▶ _Instructions to follow_: Print the listing from its top line through the line containing "Table 12. Evaluation", nothing more, and leave out the pictures.
== Segment start ==
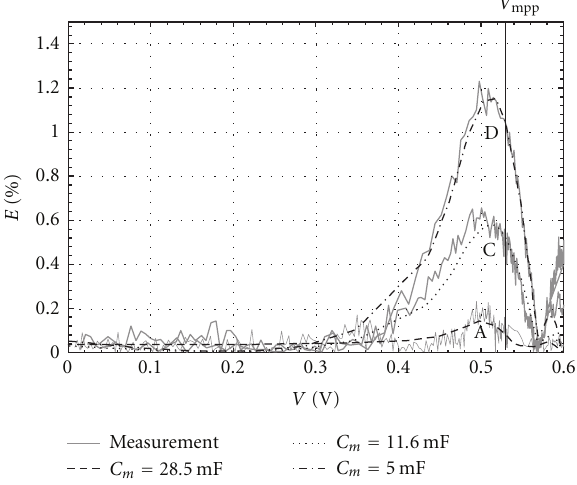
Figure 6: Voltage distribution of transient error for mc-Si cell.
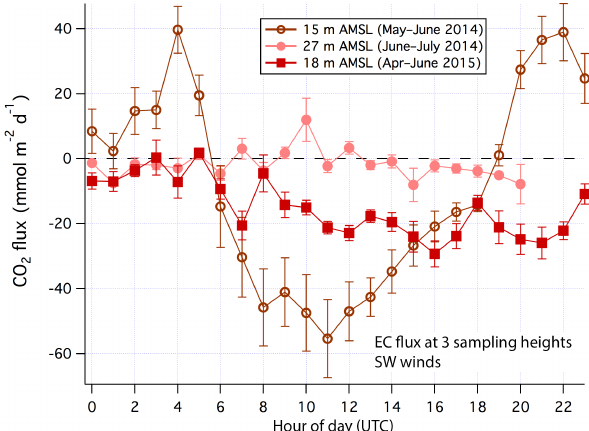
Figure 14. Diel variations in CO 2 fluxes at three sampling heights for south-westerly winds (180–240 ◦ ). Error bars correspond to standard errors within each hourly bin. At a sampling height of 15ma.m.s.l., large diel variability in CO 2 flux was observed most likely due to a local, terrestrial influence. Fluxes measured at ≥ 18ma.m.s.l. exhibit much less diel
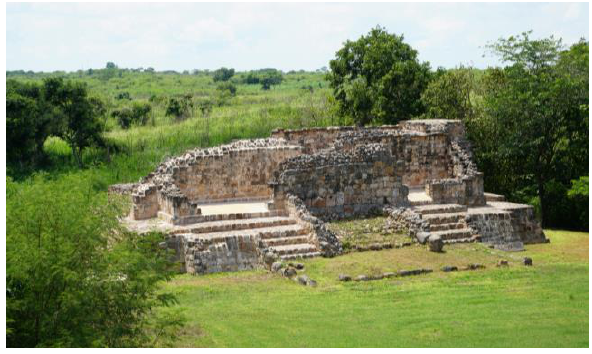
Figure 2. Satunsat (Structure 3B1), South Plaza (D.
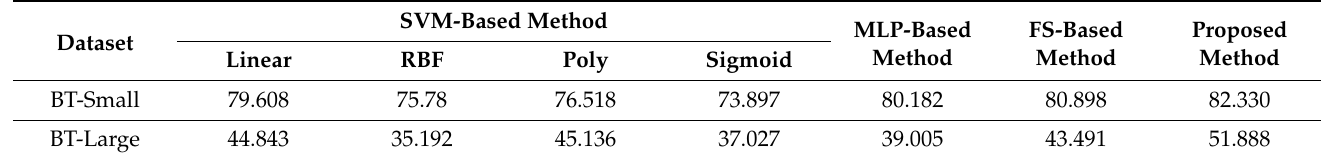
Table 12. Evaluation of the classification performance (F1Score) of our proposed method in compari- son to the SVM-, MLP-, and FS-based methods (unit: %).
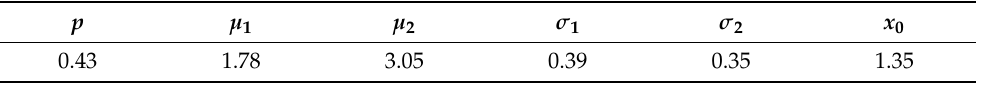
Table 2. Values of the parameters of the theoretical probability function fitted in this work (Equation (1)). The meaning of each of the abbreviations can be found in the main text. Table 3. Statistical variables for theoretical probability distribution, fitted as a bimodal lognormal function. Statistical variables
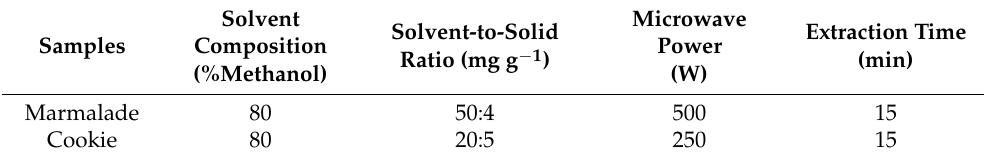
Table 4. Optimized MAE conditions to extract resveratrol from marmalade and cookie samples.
== Segment end ==
▶ _Solution to this task_:
Figure 6: Voltage distribution of transient error for mc-Si cell.
Figure 14. Diel variations in CO 2 fluxes at three sampling heights for south-westerly winds (180–240 ◦ ). Error bars correspond to standard errors within each hourly bin. At a sampling height of 15ma.m.s.l., large diel variability in CO 2 flux was observed most likely due to a local, terrestrial influence. Fluxes measured at ≥ 18ma.m.s.l. exhibit much less diel
Figure 2. Satunsat (Structure 3B1), South Plaza (D.
Table 12. Evaluation of the classification performance (F1Score) of our proposed method in compari- son to the SVM-, MLP-, and FS-based methods (unit: %).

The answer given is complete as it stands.